Week 19: The 2019 Voting with My Dollar Project
It’s that time of year, when my gardening dreams take flight and I imagine myself homesteading my way to produce victory, with edible flowers garnishing every bespoke dish I conjure from the ingredients in my garden. This is what you might call “magical thinking.”
Last year was my first attempt at gardening. I took the “safe route” and planted starts from a local greenhouse. The greatest successes were the kale and zucchini — two garden bullies I have chosen to banish this year. This time, I decided to plant seeds. Cheaper, right? Well, not when you add in the expensive manure, fertilizer, and soil testing at the UVM lab. In fact, I’m not even sure if I technically break even on gardening, but the experience of doing it is priceless.
This week, I went to a free gardening 101 at the Retreat Farm — one of the best resources we have in the Brattleboro Area and a place you should definitely have a membership to, if you have local kids. Several “master gardeners” were on hand to answer questions and coax us gardening newbies into action.
I came home with a gridded sheet of paper and a conviction to plan out my square footage. My garden is very small. Well, technically I have two plots in my yard, but for whatever whimsical reason I decided this year that one of them would be entirely for edible flowers and sunflowers. The other — the vegetable garden — is only about 5’ x 10’. So I have to be choosy about what I plant.

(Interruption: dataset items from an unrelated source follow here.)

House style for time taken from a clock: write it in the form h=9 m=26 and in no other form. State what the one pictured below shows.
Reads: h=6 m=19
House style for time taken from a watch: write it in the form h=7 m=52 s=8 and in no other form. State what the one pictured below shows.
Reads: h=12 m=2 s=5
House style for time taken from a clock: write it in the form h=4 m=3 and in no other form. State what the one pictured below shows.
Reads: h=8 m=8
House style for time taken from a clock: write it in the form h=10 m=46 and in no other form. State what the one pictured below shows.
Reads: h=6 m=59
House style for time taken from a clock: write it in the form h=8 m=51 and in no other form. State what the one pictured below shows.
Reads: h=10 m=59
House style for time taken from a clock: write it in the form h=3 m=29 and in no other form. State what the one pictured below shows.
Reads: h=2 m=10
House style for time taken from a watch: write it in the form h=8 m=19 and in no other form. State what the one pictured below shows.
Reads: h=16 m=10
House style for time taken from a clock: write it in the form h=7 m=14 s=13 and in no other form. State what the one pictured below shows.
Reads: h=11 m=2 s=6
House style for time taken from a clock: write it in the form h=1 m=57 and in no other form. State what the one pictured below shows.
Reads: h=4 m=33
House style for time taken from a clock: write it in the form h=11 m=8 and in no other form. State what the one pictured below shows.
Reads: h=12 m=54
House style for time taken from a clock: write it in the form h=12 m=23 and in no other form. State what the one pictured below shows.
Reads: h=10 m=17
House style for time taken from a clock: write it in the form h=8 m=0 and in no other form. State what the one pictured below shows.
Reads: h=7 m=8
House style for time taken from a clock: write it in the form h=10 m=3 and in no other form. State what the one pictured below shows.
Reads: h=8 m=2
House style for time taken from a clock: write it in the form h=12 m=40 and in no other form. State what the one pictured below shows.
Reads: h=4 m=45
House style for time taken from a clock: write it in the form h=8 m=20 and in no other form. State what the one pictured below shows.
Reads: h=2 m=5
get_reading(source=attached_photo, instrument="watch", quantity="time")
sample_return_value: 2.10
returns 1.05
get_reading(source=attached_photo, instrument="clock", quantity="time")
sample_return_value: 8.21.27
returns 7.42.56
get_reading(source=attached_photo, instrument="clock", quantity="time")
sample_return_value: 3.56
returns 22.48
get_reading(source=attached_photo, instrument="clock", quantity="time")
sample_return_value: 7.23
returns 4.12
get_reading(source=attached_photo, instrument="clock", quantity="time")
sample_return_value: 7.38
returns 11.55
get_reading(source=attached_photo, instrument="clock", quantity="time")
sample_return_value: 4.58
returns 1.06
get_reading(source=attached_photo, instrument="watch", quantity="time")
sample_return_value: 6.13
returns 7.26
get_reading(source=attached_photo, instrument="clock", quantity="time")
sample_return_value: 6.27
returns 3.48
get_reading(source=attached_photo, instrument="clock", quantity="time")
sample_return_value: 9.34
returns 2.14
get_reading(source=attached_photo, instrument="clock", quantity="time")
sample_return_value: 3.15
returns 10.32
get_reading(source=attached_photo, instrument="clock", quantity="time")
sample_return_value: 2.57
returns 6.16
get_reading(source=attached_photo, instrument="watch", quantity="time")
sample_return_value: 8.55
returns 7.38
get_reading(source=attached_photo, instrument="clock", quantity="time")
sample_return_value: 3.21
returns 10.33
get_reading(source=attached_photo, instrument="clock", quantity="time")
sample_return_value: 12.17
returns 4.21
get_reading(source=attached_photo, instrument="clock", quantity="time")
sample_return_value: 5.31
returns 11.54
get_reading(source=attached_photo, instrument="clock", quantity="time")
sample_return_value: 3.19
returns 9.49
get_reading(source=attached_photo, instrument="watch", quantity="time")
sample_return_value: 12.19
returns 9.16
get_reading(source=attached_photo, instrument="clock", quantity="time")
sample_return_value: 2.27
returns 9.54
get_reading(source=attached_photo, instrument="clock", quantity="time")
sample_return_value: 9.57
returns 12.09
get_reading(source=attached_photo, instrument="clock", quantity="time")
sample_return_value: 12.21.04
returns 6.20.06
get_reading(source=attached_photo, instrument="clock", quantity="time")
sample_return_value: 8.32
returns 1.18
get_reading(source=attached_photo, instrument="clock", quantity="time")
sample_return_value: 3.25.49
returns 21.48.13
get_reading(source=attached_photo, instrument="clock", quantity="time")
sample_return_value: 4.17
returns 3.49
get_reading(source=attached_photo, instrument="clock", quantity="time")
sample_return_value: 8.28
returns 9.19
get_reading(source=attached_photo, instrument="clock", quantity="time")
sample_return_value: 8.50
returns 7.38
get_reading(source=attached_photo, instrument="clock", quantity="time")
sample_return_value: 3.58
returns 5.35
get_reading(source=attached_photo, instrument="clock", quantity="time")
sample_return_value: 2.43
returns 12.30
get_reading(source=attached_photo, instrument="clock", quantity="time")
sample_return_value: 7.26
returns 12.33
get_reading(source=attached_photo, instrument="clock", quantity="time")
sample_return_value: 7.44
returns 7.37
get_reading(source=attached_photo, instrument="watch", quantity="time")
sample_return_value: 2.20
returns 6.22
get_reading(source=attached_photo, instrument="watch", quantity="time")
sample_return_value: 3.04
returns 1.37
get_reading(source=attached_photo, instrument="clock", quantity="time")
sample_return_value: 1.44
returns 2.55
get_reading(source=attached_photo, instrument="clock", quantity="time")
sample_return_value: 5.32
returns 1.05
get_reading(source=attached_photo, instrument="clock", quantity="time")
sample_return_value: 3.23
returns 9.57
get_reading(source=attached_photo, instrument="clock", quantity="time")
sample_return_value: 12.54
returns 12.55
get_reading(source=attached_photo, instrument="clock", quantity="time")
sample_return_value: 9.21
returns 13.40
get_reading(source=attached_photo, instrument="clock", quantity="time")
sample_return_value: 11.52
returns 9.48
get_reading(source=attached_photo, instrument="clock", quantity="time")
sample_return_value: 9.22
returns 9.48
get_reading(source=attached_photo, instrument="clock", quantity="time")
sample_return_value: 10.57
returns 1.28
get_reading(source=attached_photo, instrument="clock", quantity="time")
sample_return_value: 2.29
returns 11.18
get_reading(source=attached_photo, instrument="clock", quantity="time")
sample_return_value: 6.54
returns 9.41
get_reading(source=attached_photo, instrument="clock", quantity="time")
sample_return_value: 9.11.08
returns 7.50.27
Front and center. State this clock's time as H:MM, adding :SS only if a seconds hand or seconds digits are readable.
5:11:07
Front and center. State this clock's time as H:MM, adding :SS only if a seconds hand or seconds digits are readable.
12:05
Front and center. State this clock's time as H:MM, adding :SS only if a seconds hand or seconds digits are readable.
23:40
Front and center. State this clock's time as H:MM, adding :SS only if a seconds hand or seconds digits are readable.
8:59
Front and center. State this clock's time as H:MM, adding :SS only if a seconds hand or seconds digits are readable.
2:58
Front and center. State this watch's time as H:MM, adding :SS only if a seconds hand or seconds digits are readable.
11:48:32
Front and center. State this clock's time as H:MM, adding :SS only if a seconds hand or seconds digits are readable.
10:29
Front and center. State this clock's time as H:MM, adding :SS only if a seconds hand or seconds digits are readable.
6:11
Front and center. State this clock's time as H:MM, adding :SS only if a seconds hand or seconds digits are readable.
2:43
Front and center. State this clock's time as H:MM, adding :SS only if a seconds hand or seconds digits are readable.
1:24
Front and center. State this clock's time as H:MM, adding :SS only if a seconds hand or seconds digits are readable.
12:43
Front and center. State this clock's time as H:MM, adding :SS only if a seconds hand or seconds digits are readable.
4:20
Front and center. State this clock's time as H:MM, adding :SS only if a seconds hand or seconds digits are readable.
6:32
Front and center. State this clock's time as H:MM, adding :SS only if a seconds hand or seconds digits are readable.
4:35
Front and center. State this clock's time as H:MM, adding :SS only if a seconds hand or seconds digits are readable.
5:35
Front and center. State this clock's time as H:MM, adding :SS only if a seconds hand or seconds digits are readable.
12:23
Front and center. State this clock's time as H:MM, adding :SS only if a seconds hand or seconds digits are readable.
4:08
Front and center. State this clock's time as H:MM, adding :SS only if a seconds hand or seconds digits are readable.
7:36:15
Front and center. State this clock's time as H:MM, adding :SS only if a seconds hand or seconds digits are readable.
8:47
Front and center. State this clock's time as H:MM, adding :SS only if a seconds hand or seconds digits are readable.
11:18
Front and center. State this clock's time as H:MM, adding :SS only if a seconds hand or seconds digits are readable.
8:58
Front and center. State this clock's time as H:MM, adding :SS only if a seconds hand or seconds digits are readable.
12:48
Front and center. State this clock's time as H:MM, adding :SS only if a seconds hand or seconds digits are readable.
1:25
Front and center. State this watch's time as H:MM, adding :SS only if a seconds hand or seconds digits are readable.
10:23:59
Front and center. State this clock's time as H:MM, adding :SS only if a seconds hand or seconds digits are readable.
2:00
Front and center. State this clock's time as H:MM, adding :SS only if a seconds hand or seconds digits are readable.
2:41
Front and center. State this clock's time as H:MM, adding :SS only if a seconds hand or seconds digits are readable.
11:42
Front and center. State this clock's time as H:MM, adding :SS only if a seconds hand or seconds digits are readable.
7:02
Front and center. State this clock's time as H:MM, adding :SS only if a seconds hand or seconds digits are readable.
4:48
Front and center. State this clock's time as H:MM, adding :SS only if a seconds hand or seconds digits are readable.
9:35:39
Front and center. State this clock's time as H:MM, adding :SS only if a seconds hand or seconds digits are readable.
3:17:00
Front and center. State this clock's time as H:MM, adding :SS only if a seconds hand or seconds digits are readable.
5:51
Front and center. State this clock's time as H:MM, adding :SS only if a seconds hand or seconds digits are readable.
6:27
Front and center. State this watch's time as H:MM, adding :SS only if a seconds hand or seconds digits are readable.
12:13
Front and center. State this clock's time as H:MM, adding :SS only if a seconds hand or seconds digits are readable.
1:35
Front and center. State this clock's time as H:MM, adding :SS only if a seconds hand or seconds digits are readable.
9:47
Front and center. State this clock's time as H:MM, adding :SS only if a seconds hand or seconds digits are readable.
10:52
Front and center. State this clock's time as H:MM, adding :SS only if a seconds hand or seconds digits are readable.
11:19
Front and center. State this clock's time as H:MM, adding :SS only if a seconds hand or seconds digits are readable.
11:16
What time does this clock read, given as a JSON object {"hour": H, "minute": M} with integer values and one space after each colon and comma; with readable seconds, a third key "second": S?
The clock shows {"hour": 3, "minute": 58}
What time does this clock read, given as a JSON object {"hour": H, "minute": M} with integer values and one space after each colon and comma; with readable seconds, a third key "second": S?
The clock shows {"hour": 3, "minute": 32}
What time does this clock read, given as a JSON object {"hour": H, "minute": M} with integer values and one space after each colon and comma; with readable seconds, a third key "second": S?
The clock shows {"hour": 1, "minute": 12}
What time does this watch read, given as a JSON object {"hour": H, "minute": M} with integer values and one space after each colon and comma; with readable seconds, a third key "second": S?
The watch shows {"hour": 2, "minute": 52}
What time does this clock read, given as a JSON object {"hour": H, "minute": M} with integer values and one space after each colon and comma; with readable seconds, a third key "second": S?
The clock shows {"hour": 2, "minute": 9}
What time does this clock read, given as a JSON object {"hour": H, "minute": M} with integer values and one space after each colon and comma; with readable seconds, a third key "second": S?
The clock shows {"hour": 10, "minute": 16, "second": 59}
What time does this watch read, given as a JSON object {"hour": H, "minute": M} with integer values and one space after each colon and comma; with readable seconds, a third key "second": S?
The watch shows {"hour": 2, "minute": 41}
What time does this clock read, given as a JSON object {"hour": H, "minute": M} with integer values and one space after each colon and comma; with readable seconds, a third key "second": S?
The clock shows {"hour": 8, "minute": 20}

Gardening is an apt avocation for a person like me who loves to plan, chart, organize, and track — but also get her hands dirty. In college, all those years ago, I co-majored in pottery, and in some ways, gardening reminds me of the tactile sensation of clay in my hands. Gardening and pottery also share in common a loosening of one’s commitment to controlled outcomes. You can do your very best, and then just see what happens.
Stay tuned.
What I’m eating:
Anything the farmers market wants to give me, now that the summer market is finally open.
What I’m watching:
Still, Game of Thrones! (Okay fine, and Queer Eye.)
What I’m reading:
Three stories about parenting that I really loved and related to at a high frequency:
What I’m listening to:
The Dinopocalypse Redux episode of Radiolab on the demise of the dinosaurs is totally bananas and absolutely terrifying.
What I’m working on:
An ebook about Lyft and the era of rideshare, new web copy for an AI client about to revolutionize the world with what they call “operational AI,” and a revised paper on cloud content management in these digital days.